Black goes on to consider two other machines, Beta and Gamma. They are similar to Alpha but they share their trays and they work in tandem: Initially there is a single marble in the left tray and the right tray is empty. Beta moves the marble from left to right in 1 minute while Gamma rests, then Gamma moves the marble from right to left in 1 minute while Beta rests, then Beta moves the marble from left to right in 1/2 minute while Gamma rests, then Gamma moves the marble from right to left in 1/2 minute while Beta rests, … , then Beta moves the marble from left to right in 1/2n minute while Gamma rests, then Gamma moves the marble from right to left in 1/2n minute while Beta rests, … and so on.

After 4 minutes, Beta and Gamma stop.

We can think of Alpha, Beta and Gamma as having the same kind of task: to bring it about that all the marbles they are working with are on one side when they stop. Alpha accomplishes its task just in case it brings it about that the infinitely many marbles that are initially on the left are all on the right when it stops, Beta accomplishes its task just in case it brings it about that the single marble that is initially on the left is on the right when it stops, and Gamma accomplishes its task just in case it brings it about that the single marble that is initially on the left (but is subsequently moved to the right by Beta) is on the left when it stops. Now, we can reason as follows:

(1) Necessarily, Alpha accomplishes its task if and only if Beta does.

**THE TASK**
In the passage about Black's machines, what does the shared left tray hold when Beta and Gamma begin?

**COLLECTED MATERIAL**

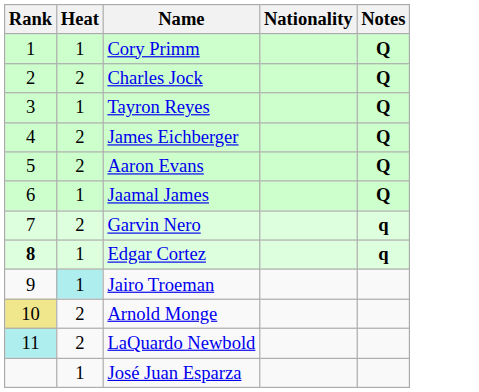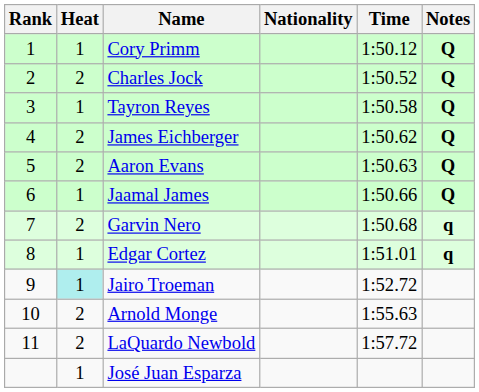+ column: Time | 1:50.12 | 1:50.52 | 1:50.58 | 1:50.62 | 1:50.63 | 1:50.66 | 1:50.68 | 1:51.01 | 1:52.72 | 1:55.63 | 1:57.72
Edgar Cortez | Rank: bold -> normal
Arnold Monge | Rank: khaki background -> no background
LaQuardo Newbold | Rank: paleturquoise background -> no background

**TASK OUTPUT**
A single marble.